É desta forma que Gildete Lino de Carvalho, psicanalista, artista, escultora, poeta e desenhista, apresenta a sua obra “Via Crucis”, poema produzido a partir de signos verbais e não-verbais que se complementam a partir dos recursos da pintura no azulejo. Filha do jornalista e poeta Cid Almeida Carvalho, a petrolinense Gildete considera a arte tão fundamental quanto o ato de respirar. É, por meio da junção entre a expressão da arte visual e da arte literária, que a poetisa se expressa.

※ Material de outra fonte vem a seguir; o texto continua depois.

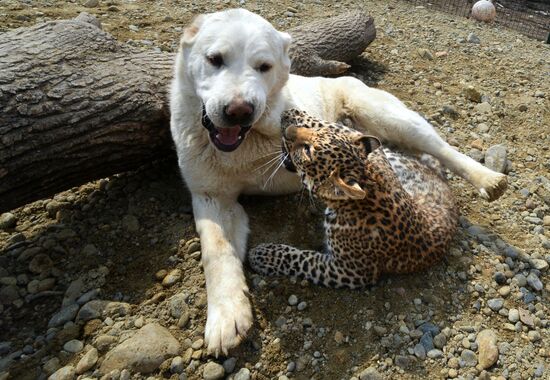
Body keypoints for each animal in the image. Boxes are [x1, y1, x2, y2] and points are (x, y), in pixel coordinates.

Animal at [169, 7, 508, 354]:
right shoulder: (211, 197)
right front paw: (226, 316)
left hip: (391, 118)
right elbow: (216, 251)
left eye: (264, 67)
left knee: (442, 148)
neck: (245, 144)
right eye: (214, 59)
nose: (239, 111)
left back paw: (489, 179)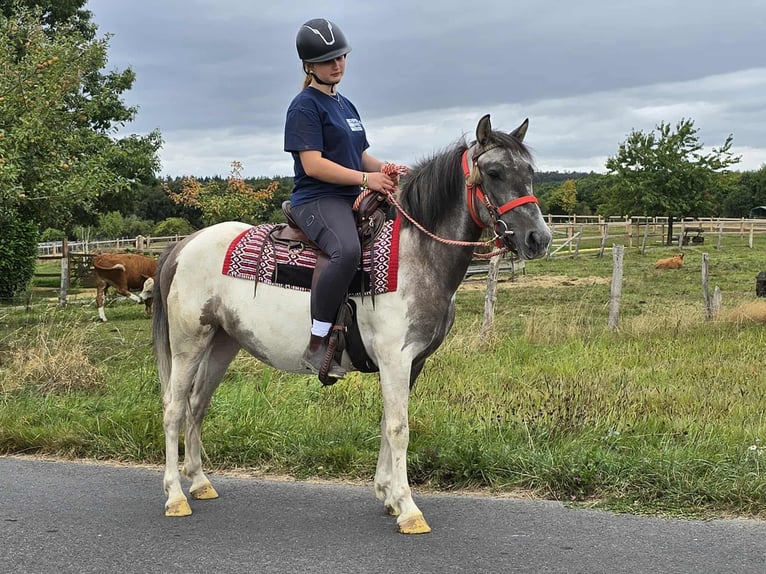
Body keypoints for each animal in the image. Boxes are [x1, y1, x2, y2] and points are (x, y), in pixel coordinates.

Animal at [153, 114, 552, 534]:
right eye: (494, 172)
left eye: (529, 172)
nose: (538, 238)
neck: (416, 256)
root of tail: (184, 245)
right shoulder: (396, 359)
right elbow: (399, 428)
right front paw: (409, 508)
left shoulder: (413, 363)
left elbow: (387, 422)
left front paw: (388, 496)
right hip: (188, 344)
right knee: (174, 409)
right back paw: (175, 496)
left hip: (222, 344)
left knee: (197, 404)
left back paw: (199, 482)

Para cada pintura no azulejo um canto sertanejo, típico dos repentistas da literatura de cordel, expressão literária do nordestino. Distribuída em 14 estações, a “Via Crucis” de Gildete é um verdadeiro paralelo entre o caminho de Jesus Cristo para o Calvário e o caminho durante toda a vida do nordestino e sua família até a morte.

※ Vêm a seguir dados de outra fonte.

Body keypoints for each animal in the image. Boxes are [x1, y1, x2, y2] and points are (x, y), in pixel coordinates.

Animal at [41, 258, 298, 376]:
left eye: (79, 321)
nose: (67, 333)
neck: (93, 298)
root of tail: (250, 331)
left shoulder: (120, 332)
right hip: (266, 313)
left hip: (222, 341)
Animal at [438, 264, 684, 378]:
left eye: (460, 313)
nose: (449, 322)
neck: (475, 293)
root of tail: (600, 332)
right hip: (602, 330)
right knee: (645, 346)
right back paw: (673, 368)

Tamanha é a exaustão do Cristo
que segue trôpego!
Que difícil caminhar!
Pela vez terceira, cai.
Ai!...

Já não anda o retirante,
nem braços p’ra se apoiar.
O corpo já flagelado
de buscar
não encontrar.
Menos vida, mais morrer,
é assim seu caminhar!

As pinturas nos azulejos mostram o drama da paixão de Cristo como se desenrolasse no Nordeste. E a multidão que acompanha e participa da subida do Calvário é composta por tipos do Sertão que trazem as marcas do sofrimento, da fome e da miséria estampadas. Além disso, a poesia, em conjunto com as imagens imprimidas nos azulejos, descreve a vegetação da caatinga com os gravetos em troncos secos e terra rachada. Contudo, essa mesma descrição da paisagem é o próprio reflexo do nordestino retirante, com a cara angulosa, envelhecida, sulcada e provida de marcas que revelam o sofrimento e a tristeza inevitável.

O nordestino sofrido
enrugado, envelhecido
deixa imprensa
a sua queixa,
nos sulcos que se abriram
na terra seca rachada,
incendiada de dor.
Quem olha para os gravetos,
labareda esfuziante
em tronco seco
sem cor

sem o querer
a imagem do retirante.
Imagem que se repete
nas mãos
no rosto
na planta dos próprios pés.


Diferentemente de Jesus Cristo, que carregou a cruz a caminho do calvário, o pobre retirante carrega a cruz da existência e da sina traçada.

Nu,
sem vestes limpas,
sem letras,
sem nada,
este homem, nordestino
abandonado menino
teve a sua sina traçado
de nascer
em terras incendiadas
pelo sol esturricante
onde a seiva é roubada
numa torrente constante de sóis...e sóis,
na claridão do horizonte!

A mulher nordestina, misto de sofrimento e força, é vista na “Via Crucis” como Maria, mãe de Jesus, e companheira inseparável.

Eis então
na própria história
outra força
que enxuga o pranto
que recebe a cruz
e envolve-a no própria manto
- a mãe do Cristo Jesus, Maria!

E o nordestino
pela estrada prosseguindo
dizendo-se forte
à sombra do seu andar incerto
muito perto,
a força da companheira
multiplicada a seus pés.

“Via Crucis” é também uma obra de crítica social que revela a realidade nua e crua, de sofrimento, esquecimento e exclusão social a qual o nordestino é submetido.

E o retirante,
nu, desde o leito,
com o sentimento no peito,
sem saber que é cidadão.
Tiram-lhe bem cedo,
as vestes do entendimento,
do cosmos que é seu também
e os lustres da instrução,
para sempre dizer sim,
para nunca dizer não!

Jesus Cristo é crucificado, e o nordestino estigmatizado, a qual a vida era pouca, dá adeus ao seu Sertão.

Desde menino,
vem morrendo, o retirante nordestino.
Longo desterro, o seu!
A terra a tremer sob os pés!
Pela primeira vez embalado,
desde que deixou o torrão amado!
É o seu magro enterro!
Em silêncio,
passa à sepultura,
depois de haver sonhado
com o prado verde,
a relva fresca,
o sol em tom desmaiado,
a chuva beijar os galhos secos
e a explosão de vida
a colorir a estrada,
a encher de amor a própria lida!

E o silêncio se faz!
Aqui o nordestino jaz.



E a sua sina se faz!


Por Edilane Ferreira, bolsista de iniciação científica do projeto “O Arquivo de Maria Pires: memória e história cultural em pesquisa na região de Juazeiro-BA”, que selecionou, nesta semana santa, a obra “Via Crucis”, de Gildete Lino de Carvalho.